Publications[modifier | modifier le code]

  • Des jours trop longs, Éditions universitaires, Paris, 1961, 167 p.
  • L'Odeur du père, prix Victor-Rossel 1967 ; première éd. Robert Morel, Forcalquier, 1972, 130 p.
  • Célébration des grands-mères, Robert Morel, Forcalquier, 1969 ; rééd. Mols, Grâce-Hollogne, 1997 (édition revue), 107 p., (ISBN 2-87402-001-X) ; rééd. Encre bleue, Villegly, 1998 (réédition en grands caractères), 140 p., (ISBN 2-84379-038-7).
  • Flandres, coll. « La Cuisine rustique », Robert Morel, Forcalquier, 1970, 183 p.
  • Le Petit Livre rouge des femmes (avec d'autres auteurs), Éditions Vie ouvrière, Bruxelles, 1972, 52 p. [2].
  • Dis Marie, c’était comment rue du Méridien 79 ?, Éditions Voyelles – L’une et l’autre (asbl), Bruxelles, 1980, 205 p.
  • Retour des choses (Reine au jardin suivi de L'Odeur du père), Éditions Tierce, Paris, 1985, 101 p., (ISBN 2-903144-31-1).
  • Le féminisme est dans la rue : Belgique 1970-1975 (avec Suzanne Van Rokeghem), POL-HIS, De Boeck, Bruxelles, 1992, 236 p., (ISBN 2-87311-009-0), maintenant dans le domaine public et disponible en ligne.
  • La Rose des vents, Quorum, Ottignies-Louvain-la-Neuve, 1995, 191 p., (ISBN 2-930014-47-4).

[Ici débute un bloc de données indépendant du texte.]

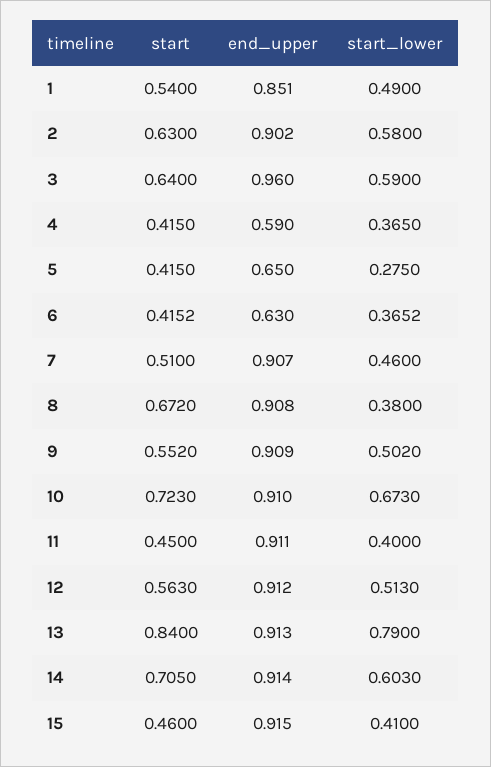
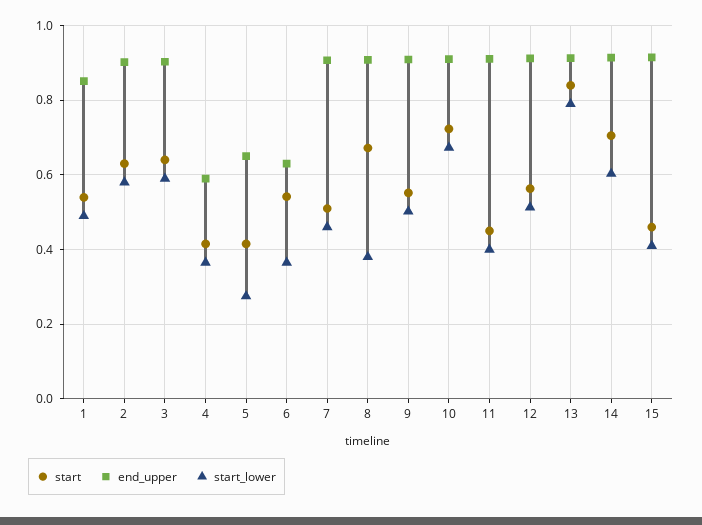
end_upper, 3: 0.96 -> 0.9
start, 6: 0.4152 -> 0.54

Les archives de Marie Denis sont déposées à l'Archief- en Onderzoekscentrum voor Vrouwengeschiedenis, Centre d’Archives et de Recherches pour l’Histoire des Femmes (AVG-Carhif).

Notes et références[modifier | modifier le code]

  1. a et b (it) Mara Montanaro, « Françoise Collin: Nascere alla scrittura tra Bruxelles e New York », Pólemos, vol. X.1,‎ , p. 202-213 (ISSN 2281-9517, lire en ligne, consulté le 31 décembre 2018), p. 205-206.